Charles-Joseph de Ligne, Caractères et portraits, 1756-1812
C’est à Teplice chez sa fille, la princesse Clary, que Charles Joseph, prince de Ligne rencontre Casanova au cours de l’été 1794. Militaire, diplomate mais aussi mémorialiste et homme de plaisir, le prince de Ligne se prend d’amitié pour le vieil homme, qu’il évoque dans deux textes. Il est l’un des premiers lecteurs d’Histoire de ma vie et il encourage le Vénitien à poursuivre la révision de ses mémoires.

« Ce serait un bien bel homme, s’il n’était pas laid ; il est grand, bâti en Hercule ; mais un teint africain, des yeux vifs, pleins d’esprit à la vérité, mais qui annoncent toujours la susceptibilité, l’inquiétude ou la rancune, lui donnent un peu l’air féroce, plus facile à être mis en colère qu’en gaieté.
Il rit peu, mais il fait rire ; il a une manière de dire les choses, qui tient à l’Arlequin balourd et du Figaro, et le rend très plaisant. Il n’y a que les choses qu’il prétend savoir, qu’il ne sait pas : les règles de la danse, de la langue française, du goût, de l’usage du monde et du savoir-vivre. Il n’y a que ses comédies qui ne soient pas comiques ; il n’y a que ses ouvrages philosophiques, ou il n’y ait point de philosophie : tous les autres en sont remplis ; il y a toujours du trait, du neuf, du piquant et du profond. C’est un puits de science ; mais il cite si souvent Homère et Horace, que c’est de quoi en dégoûter.
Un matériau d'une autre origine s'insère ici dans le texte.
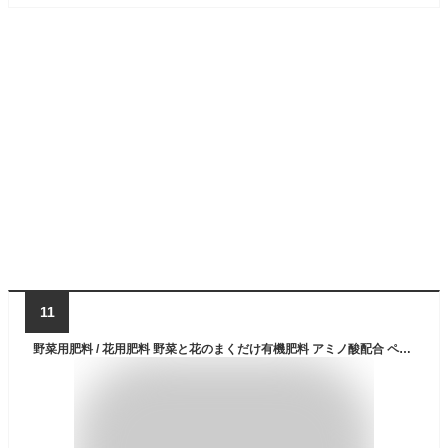
11
野菜用肥料 / 花用肥料 野菜と花のまくだけ有機肥料 アミノ酸配合 ペレットタイプ 500グラム 自然応用化学 有機 粒状肥料 緩効性肥料 粒 簡単 手軽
Sa tournure d’esprit et ses saillies sont un extrait de sel attique. Il est sensible et reconnaissant ; mais pour peu qu’on lui déplaise, il est méchant, hargneux et détestable. Un million qu’on lui donnerait, ne rachèterait pas une petite plaisanterie qu’on lui aurait faite. Son style ressemble à celui des anciennes préfaces : il est long, diffus et lourd ; mais s’il a quelque chose à raconter, comme, par exemple, ses aventures, il y met une telle originalité, naïveté, espèce de genre dramatique pour mettre tout en action, qu’on ne saurait trop l’admirer, et que sans le savoir il est supérieur à Gilblas et au Diable boiteux.
Il ne croit à rien, excepté ce qui est le moins croyable, étant superstitieux sur tout plein d’objets. Heureusement qu’il a de l’honneur et de la délicatesse, car avec sa phrase : je l'ai promis à Dieu, ou bien : Dieu le veut, il n’y a pas de chose dans le monde qu’il ne fut capable de faire : il aime, il convoite tout, et, après avoir eu de tout, il sait se passer de tout. Les femmes et les petites filles surtout sont dans sa tête, mais elles ne peuvent plus en sortir pour en passer ailleurs. Cela le fâche, cela le met en colère contre le beau sexe, contre lui, contre le ciel, la nature, et l’année 1722. Il se venge de tout cela contre tout ce qui est mangeable et potable ; ne pouvant plus être un dieu dans les jardins, un satyre dans les forêts, c’est un loup à table ; il ne fait grâce à rien, commence gaiement et finit tristement, désolé de ne pouvoir plus recommencer.
S’il a profité quelquefois de sa supériorité sur quelques bêtes, en hommes et en femmes, pour faire fortune, c’était pour rendre heureux ce qui l’entourait. Au milieu des plus grands désordres de la jeunesse la plus orageuse et de la carrière des aventures, quelquefois un peu équivoques, il a montré de l’honneur, de la délicatesse et du courage. Il est fier, parce qu’il n’est rien et qu’il n’a rien. Rentier, ou financier, ou grand seigneur, il aurait été peut-être facile à vivre ; mais qu’on ne le contrarie point, surtout que l’on ne rie point, mais qu’on le lise ou qu’on l’écoute ; car son amour-propre est toujours sous les armes ; ne lui dites jamais que vous savez l’histoire qu’il va vous conter ; ayez l’air de l’entendre pour la première fois. Ne manquez pas de lui faire la révérence, car un rien vous en fera un ennemi : sa prodigieuse imagination, la vivacité de son pays, ses voyages, tous les métiers qu’il a faits, sa fermeté dans l’absence de tous ses biens moraux et physiques, en font un homme rare, précieux à rencontrer, digne même de considération et de beaucoup d’amitié de la part du très petit nombre de personnes qui trouvent grâce devant lui. »

 Charles Joseph de Ligne, Caractères et portraits, 1756-1812. Paris : Champion, 2003, p. 226.